Illustration de la Tour Montparnasse. — Geoff Moore / Rex Featu/REX/SIPA

Le projet avait été approuvé en 2019 par la Ville de Paris. Le tribunal administratif de Paris vient de donner son feu vert au projet privé de rénovation de la Tour Montparnasse, qui prévoit une surélévation de 20 mètres avec l’ajout à son sommet d’une serre agricole.

« Il n’y a désormais plus de frein juridique au démarrage des travaux ». Le tribunal a validé jeudi le permis de construire délivré par la Ville, jugeant le projet de l’Ensemble Immobilier Tour Maine-Montparnasse (EITMM), les copropriétaires de la tour, conforme au plan local d’urbanisme (PLU) de la capitale même « s’il ne respecte pas les règles de hauteur maximale prévues ».

« Des matériaux plus conformes aux enjeux et normes d’aujourd’hui »

Des exceptions à ces règles sont cependant possibles « lorsque les modifications d’un bâtiment existant permettent sa mise aux normes et l’amélioration de ses performances énergétiques », a estimé la juridiction pour justifier son feu vert, se basant sur les documents qui anticipent « d’importantes économies d’énergie » et « une meilleure isolation acoustique ».

« Des matériaux et des techniques de construction plus conformes aux enjeux et normes d’aujourd’hui ont été choisis », affirme aussi le tribunal pour qui l’épaississement des 13 premiers étages, ajouté au changement des façades vitrées, permettra de « renforcer l’isolation » et de « couper les courants descendants qui s’abattent sur les piétons et riverains ».

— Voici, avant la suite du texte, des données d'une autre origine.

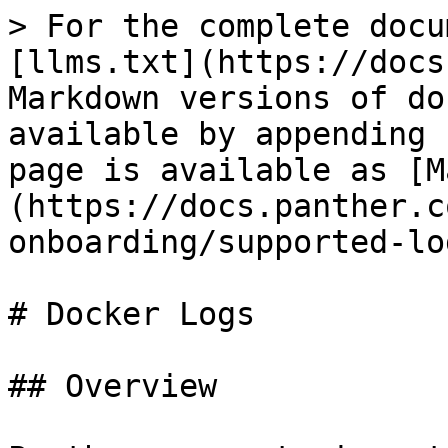
> For the complete docu
[llms.txt](https://docs
Markdown versions of do
available by appending 
page is available as [M
(https://docs.panther.c
onboarding/supported-lo
# Docker Logs

## Overview
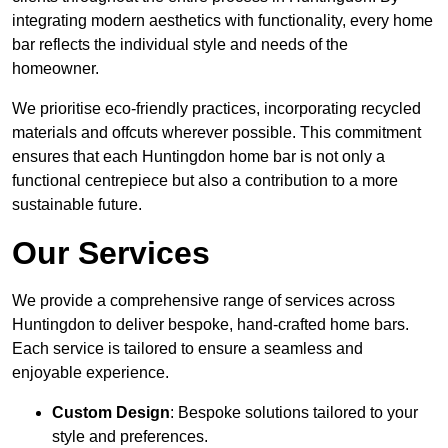
integrating modern aesthetics with functionality, every home
bar reflects the individual style and needs of the
homeowner.
We prioritise eco-friendly practices, incorporating recycled
materials and offcuts wherever possible. This commitment
ensures that each Huntingdon home bar is not only a
functional centrepiece but also a contribution to a more
sustainable future.
Our Services
We provide a comprehensive range of services across
Huntingdon to deliver bespoke, hand-crafted home bars.
Each service is tailored to ensure a seamless and
enjoyable experience.
Custom Design
: Bespoke solutions tailored to your
style and preferences.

Le projet vise à « redonner une identité forte, innovante, dynamique et moderne » à la tour

« D’un point de vue esthétique, la réhabilitation de la Tour s’accompagne d’une recherche architecturale aboutissant à un résultat harmonieux », a également expliqué le tribunal.

Baptisé « Demain Montparnasse », le projet lauréat, porté par le groupement d’architectes Nouvelle AOM, vise à « redonner une identité forte, innovante, dynamique et moderne » à la tour érigée en 1973, la plus haute de Paris (209 mètres) après la Tour Eiffel.

Ce projet avait en 2019 soulevé l’opposition de plusieurs associations de défense de l’environnement​ et du paysage, mécontentes de la surélévation.